Task details. Count every line of these entries that holds the word "removed", and reply with the number only.

Extracted information.
------------------------------------------------------------------------

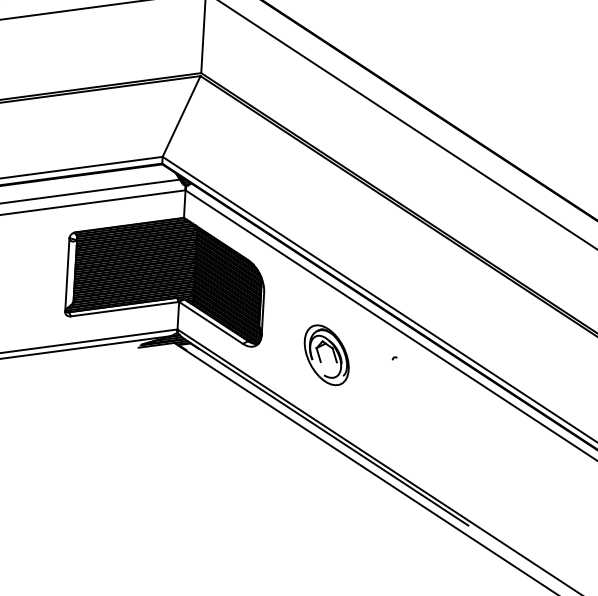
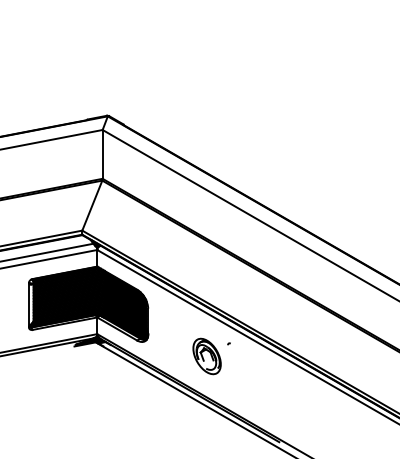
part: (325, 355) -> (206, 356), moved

------------------------------------------------------------------------

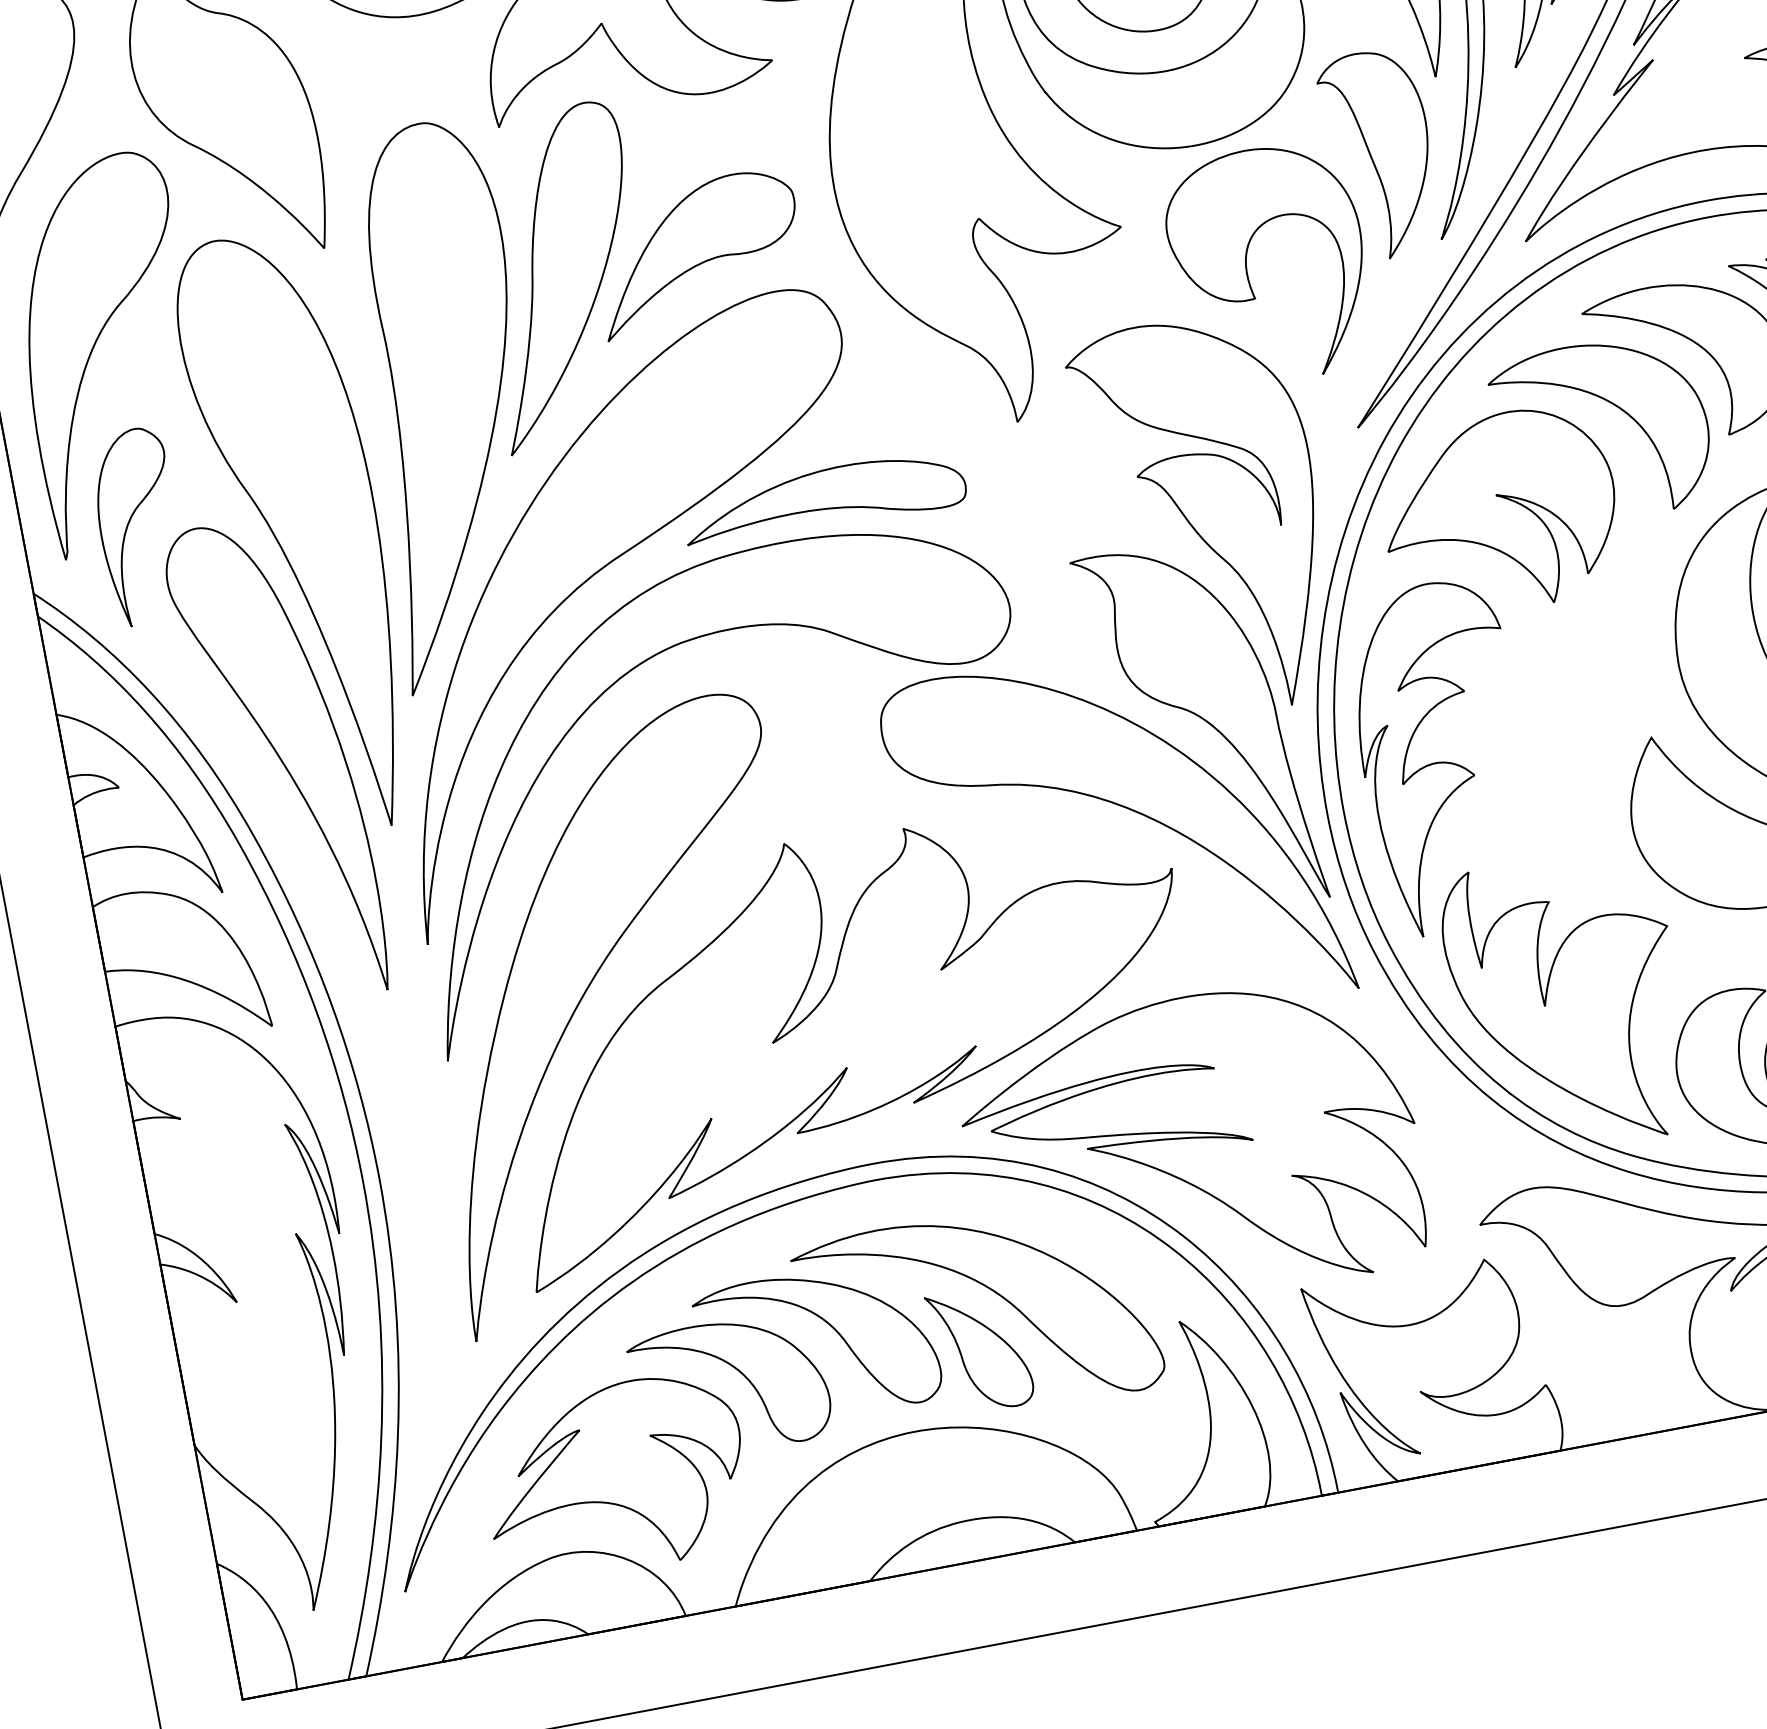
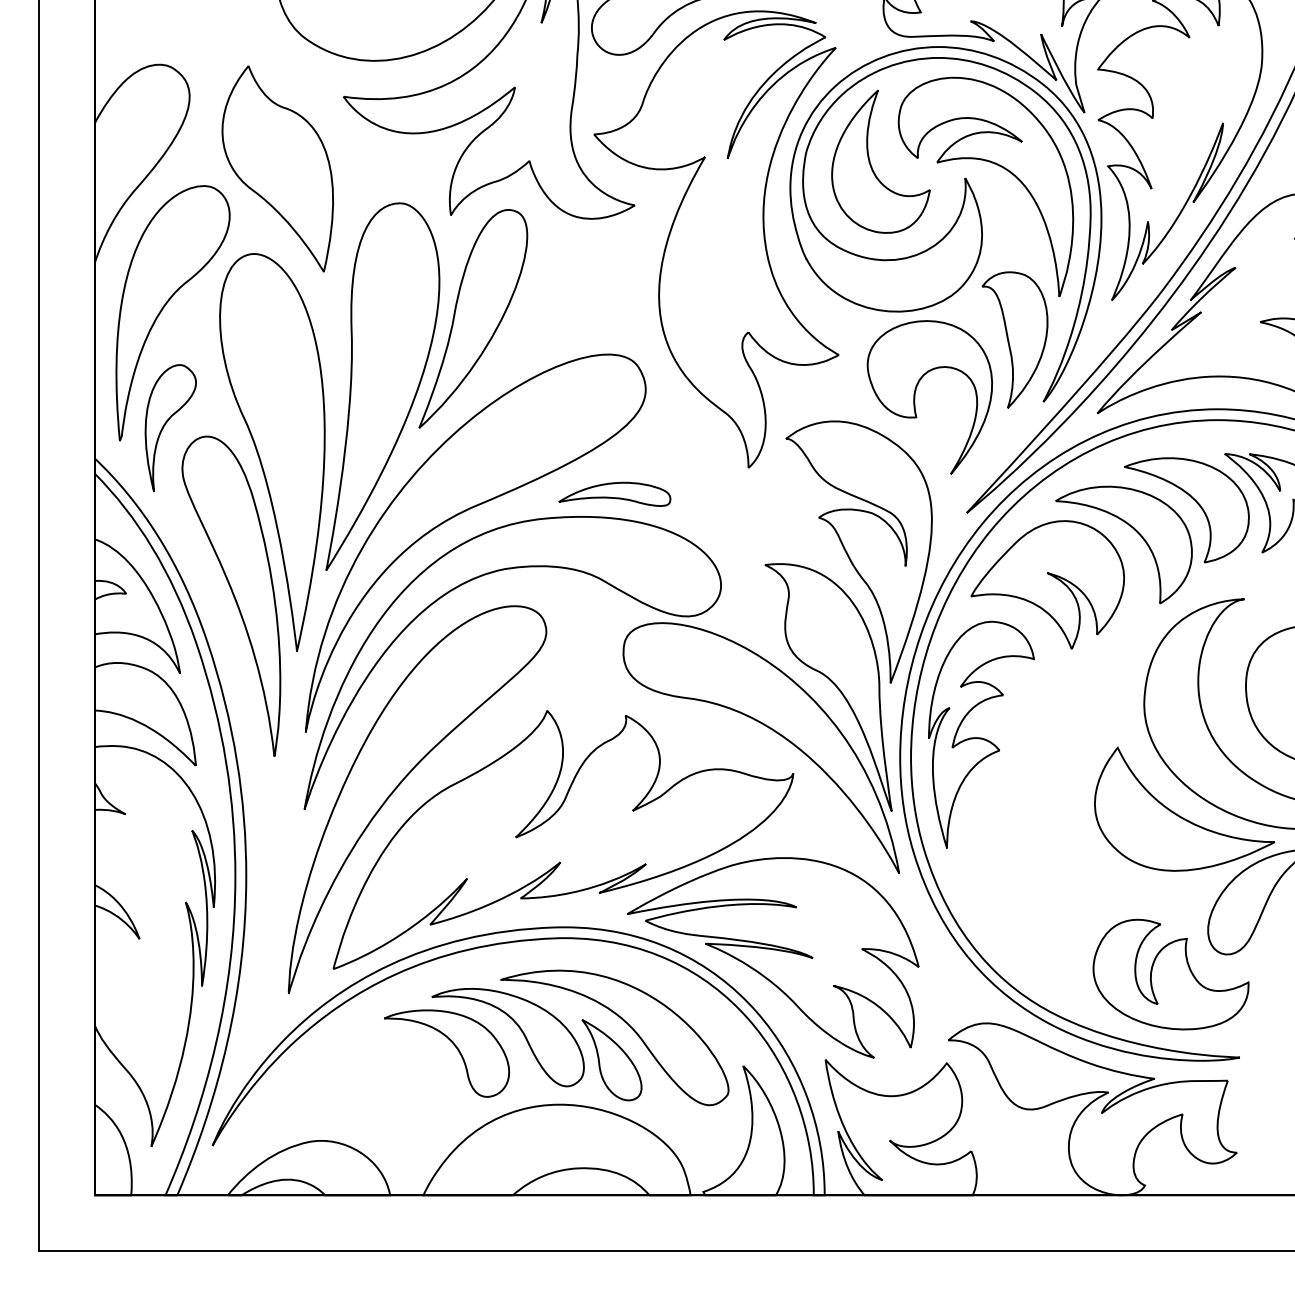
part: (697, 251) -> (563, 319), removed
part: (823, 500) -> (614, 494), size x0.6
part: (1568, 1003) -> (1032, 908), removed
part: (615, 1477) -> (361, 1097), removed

------------------------------------------------------------------------

Solution. 3